When it was all over and Nora was running the vacuum so that there would be less for Bernadette to do the next day, she frowned and looked tired and rather old. The party had gone wrong. The guest of honor had slipped away early. Robbie had gone to bed before midnight without a word to anybody. Nora had felt outside the party, bored and disappointed, wishing to God they would all clear out. She had stood alone by the fireplace, wondering at the access of generosity that had led her to invite these ill-matched and noisy people to her home. Her parties in the past had been so different: everyone had praised her hospitality, applauded her leadership, exclaimed at her good sense. Indignant with her over some new piece of political or religious chicanery, they had been grateful for her combativeness, and had said so — more and more as the evening wore on. Tonight, they seemed to have come just as they went everywhere else, for the liquor and good food. A rot, a feeling of complacency, had set in. She had looked around the room and thought, with an odd little shock: How old they all seem! Just then one of her ethnic treasures — a recently immigrated German doctor — had come up to her and said, “That little girl is pregnant.”

“What?”

“The little servant girl. One has only to look.”

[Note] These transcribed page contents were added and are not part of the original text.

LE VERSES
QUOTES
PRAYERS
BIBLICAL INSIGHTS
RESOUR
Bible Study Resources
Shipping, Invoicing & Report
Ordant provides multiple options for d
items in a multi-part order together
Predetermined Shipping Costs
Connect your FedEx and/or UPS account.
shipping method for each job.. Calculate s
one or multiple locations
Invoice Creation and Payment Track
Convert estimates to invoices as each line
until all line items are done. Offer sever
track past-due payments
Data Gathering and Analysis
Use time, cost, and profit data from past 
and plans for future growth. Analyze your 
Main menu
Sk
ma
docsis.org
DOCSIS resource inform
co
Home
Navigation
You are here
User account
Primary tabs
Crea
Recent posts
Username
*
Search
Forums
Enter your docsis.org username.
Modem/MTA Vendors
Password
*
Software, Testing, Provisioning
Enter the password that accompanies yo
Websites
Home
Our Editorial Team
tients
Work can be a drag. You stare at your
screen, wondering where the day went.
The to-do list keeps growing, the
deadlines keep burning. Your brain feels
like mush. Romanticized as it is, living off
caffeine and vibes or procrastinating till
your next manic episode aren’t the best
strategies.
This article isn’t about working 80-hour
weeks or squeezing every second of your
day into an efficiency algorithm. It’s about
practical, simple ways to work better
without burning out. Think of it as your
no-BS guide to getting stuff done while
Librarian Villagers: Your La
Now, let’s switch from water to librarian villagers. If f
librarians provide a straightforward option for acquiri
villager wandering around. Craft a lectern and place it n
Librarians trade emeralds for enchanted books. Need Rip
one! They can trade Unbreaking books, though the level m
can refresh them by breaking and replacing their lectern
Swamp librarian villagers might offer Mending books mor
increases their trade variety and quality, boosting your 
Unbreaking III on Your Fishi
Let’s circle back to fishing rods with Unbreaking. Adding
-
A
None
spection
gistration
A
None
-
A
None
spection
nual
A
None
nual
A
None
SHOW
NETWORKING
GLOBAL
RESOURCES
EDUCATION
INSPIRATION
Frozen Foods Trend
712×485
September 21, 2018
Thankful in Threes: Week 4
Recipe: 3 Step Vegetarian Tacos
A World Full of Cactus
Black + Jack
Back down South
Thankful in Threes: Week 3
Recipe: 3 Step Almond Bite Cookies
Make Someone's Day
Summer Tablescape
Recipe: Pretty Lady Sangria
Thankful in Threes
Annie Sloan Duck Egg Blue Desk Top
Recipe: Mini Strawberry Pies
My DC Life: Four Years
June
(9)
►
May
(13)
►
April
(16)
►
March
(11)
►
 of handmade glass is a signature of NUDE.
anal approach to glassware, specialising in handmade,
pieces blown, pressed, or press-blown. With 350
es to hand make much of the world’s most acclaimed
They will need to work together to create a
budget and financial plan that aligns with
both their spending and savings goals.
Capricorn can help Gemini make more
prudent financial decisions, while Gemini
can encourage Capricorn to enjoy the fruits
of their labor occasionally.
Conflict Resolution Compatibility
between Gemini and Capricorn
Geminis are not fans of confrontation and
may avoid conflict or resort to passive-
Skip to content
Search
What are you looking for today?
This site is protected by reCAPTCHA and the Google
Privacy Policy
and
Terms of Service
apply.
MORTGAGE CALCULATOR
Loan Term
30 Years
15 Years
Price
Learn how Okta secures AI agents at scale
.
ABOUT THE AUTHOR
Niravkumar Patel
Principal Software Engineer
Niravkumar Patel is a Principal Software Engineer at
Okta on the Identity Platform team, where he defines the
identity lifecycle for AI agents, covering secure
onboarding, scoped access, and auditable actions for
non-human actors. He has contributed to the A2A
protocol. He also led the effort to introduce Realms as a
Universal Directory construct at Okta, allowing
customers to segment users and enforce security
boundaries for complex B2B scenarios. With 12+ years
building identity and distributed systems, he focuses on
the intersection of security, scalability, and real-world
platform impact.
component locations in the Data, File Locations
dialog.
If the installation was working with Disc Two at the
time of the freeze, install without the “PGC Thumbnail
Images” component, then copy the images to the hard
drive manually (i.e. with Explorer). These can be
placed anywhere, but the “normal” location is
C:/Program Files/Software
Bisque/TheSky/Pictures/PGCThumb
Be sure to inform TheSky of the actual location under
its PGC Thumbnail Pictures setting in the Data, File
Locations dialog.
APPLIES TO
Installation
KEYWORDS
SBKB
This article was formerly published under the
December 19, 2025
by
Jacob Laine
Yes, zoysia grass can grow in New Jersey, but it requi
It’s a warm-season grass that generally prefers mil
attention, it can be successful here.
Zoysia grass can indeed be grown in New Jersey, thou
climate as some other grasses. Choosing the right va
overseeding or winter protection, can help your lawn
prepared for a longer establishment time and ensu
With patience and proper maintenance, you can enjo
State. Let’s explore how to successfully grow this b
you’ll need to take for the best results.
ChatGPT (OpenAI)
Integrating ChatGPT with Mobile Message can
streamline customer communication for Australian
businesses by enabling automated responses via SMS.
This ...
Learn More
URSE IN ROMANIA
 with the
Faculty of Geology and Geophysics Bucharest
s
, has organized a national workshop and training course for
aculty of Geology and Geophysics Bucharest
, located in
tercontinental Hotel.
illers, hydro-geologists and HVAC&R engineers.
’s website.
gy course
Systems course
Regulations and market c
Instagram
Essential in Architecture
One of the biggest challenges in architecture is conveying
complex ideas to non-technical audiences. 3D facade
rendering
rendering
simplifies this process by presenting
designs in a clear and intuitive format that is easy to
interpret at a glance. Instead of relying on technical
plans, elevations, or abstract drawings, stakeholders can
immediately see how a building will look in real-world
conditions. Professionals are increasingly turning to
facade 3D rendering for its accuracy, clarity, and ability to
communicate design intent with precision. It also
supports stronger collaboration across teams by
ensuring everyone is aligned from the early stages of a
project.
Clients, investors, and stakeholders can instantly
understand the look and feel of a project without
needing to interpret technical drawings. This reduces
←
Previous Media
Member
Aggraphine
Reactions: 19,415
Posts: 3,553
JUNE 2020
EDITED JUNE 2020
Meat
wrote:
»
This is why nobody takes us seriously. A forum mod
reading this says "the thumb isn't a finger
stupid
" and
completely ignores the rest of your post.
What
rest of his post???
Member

Afterward, she wondered how she could have failed to notice. Everything gave Bernadette away: her eyes, her skin, the characteristic thickening of her waist. There were the intangible signs, too, the signs that were not quite physical. In spite of her own motherhood, Nora detested, with a sort of fastidious horror, any of the common references to pregnancy. But even to herself, now, she could think of Bernadette only in terms of the most vulgar expressions, the terminology her own family (long discarded, never invited here) had employed. Owing to a “mistake,” Bernadette was probably “caught.” She was beginning to “show.” She was at least four months “gone.” It seemed to Nora that she had better go straight to the point with Bernadette. The girl was under twenty-one. It was quite possible that the Knights would be considered responsible. If the doctor had been mistaken, then Bernadette could correct her. If Bernadette were to tell Nora to mind her own business, so much the better, because it would mean that Bernadette had more character than she seemed to have. Nora had no objection to apologizing in either instance.